Direct Requests Vs Suggestions Via Questions - The Importance of Asking Questions - Joe Abittan

Direct Requests Vs Suggestions Via Questions

A bit of advice offered by Dale Carnegie in his book How to Win Friends and Influence People reads, “Asking questions not only makes an order more palatable; it often stimulates the creativity of the person whom you ask. People are more likely to accept an order if they have had a part in the decision that caused the order to be issued.”

 

Carnegie suggest that instead of directly ordering people to do something, we should instead ask them questions about how we (as a team) can go about achieving the thing we want. This advice seems like it needs to be tied to specific situations in order for it to be practical. There are certainly times where requests need to be direct and even forceful to make sure appropriate jobs and tasks are completed accurately and timely.

 

However, if we are working on a creative project with multiple routes to completion, asking process questions might be a good approach. We could micromanage the project and interject at every point to make sure decisions were made in the way we wanted, or we could stand back and ask people what they thought would be the best approach and ask others what the pros and cons of each approach to reaching our goal might be. This seems to be the context that Carnegie envisioned for his advice.

 

With children, educators often encourage asking questions rather than telling answers.
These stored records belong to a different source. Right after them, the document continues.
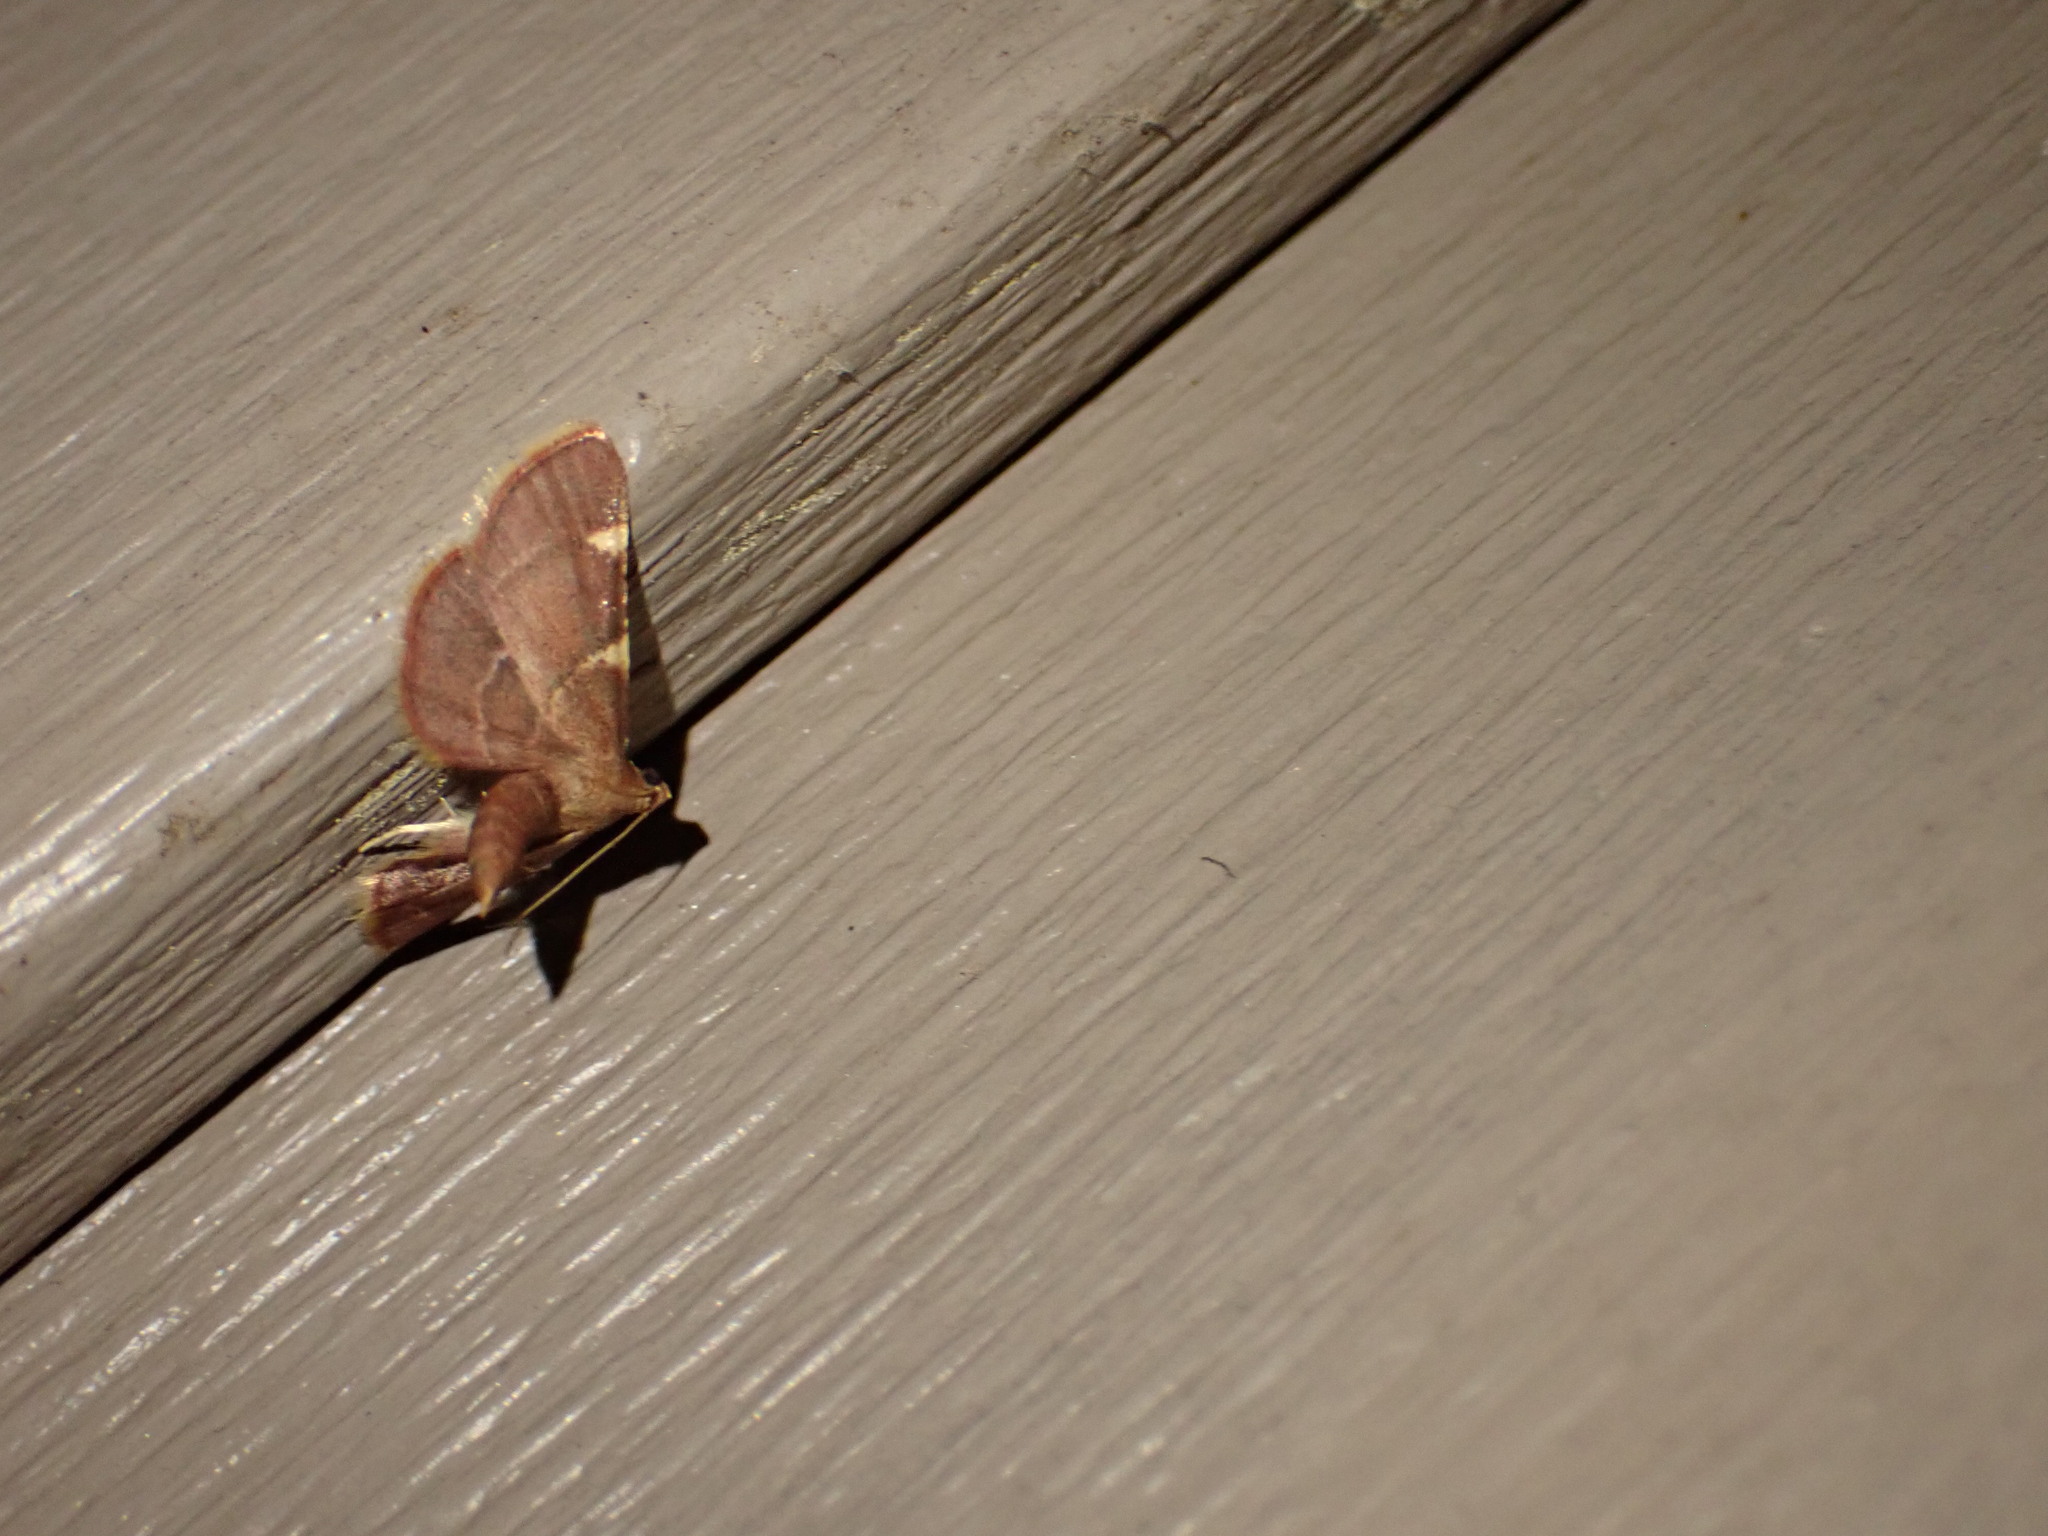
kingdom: Animalia
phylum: Arthropoda
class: Insecta
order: Lepidoptera
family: Pyralidae
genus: Hypsopygia
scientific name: Hypsopygia olinalis
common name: Yellow-fringed dolichomia moth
Instead of telling kids why the sky is blue, the advice is to ask children why they think the sky is blue, what could lead to it being blue, whether the sky is always blue or if its hue changes. These questions stimulate the mind and expand the conversation. Kids on their own probably won’t come up with an explanation of why the sky is blue and we will have to explain Rayleigh scattering to them, but we can at least engage them more and help them work on critical thinking skills in ways that simply answering questions directly would not allow for.

 

When working in teams where we can give authority to others, we can encourage this same type of critical thinking and build such skills by asking questions rather than by micromanaging and giving directives. We can ask what others understand to be our main goals and ask others how they think their role within the project can support those larger. This gives others a chance to take ownership of their duties in ways that simply giving orders does not. Hopefully with them engaged and supportive of the final decisions they will grow and produce better outcomes on this and future projects.

Create Great Work

A real challenge across the globe in the coming decades will be helping people find ways to do meaningful work. A lot of our work today really is not that meaningful, and as more jobs can be automated, we will find ourselves with more people looking for meaningful work. Helping people find meaningful work will help preserve social order and cohesion and will be crucial for democracies, companies, families, and societies as a whole as we move forward.

 

Michael Bungay Stanier looks at the importance of meaningful work in his book The Coaching Habit and suggests that coaching people is easier and better when you are helping someone with meaningful work. When you give people tasks and ask them to do meaningless jobs, you will never get the most out of the people working with or for you. He writes, “The more we do work that has no real purpose, the less engaged and motivated we are. The less engaged we are, the less likely we are to find and create great work.”

 

The company I work for makes a real difference in the medical world. Our work leads to better health outcomes for patients and families and it is easy to see how our work has real purpose. But even within the work that I do, there can be tasks and items that seem like extra and unnecessary steps. These little things can build up, and even within a good job they can begin to feel tedious and disengaging. To combat this, my company encourages efficiency and automation within the important things that we do. We are encouraged to think about ways to improve systems and processes and to find new ways to do things better. It is the autonomy and trust from our leadership that helps us stay engaged by allowing us to continually craft our jobs to an optimal level.

 

Not everyone is in the same situation that I am in. Many companies hold people to specific processes and inefficiencies, perhaps just to see how conformist and loyal individuals are to the firm. This holds back growth an innovation and demotivates and disengages employees. As this happens to more people and as meaningless tasks are displaced to robots, we will have to find new ways to motivate and engage employees, because our employees are our fellow citizens, and because motivation and engagement can be thought of as a public good. We all rely on an engaged citizenry for our democracy, and work helps us feel valued and engaged. How we face this challenge as individual coaches and as companies will make a big difference in how engaged our society is in the future.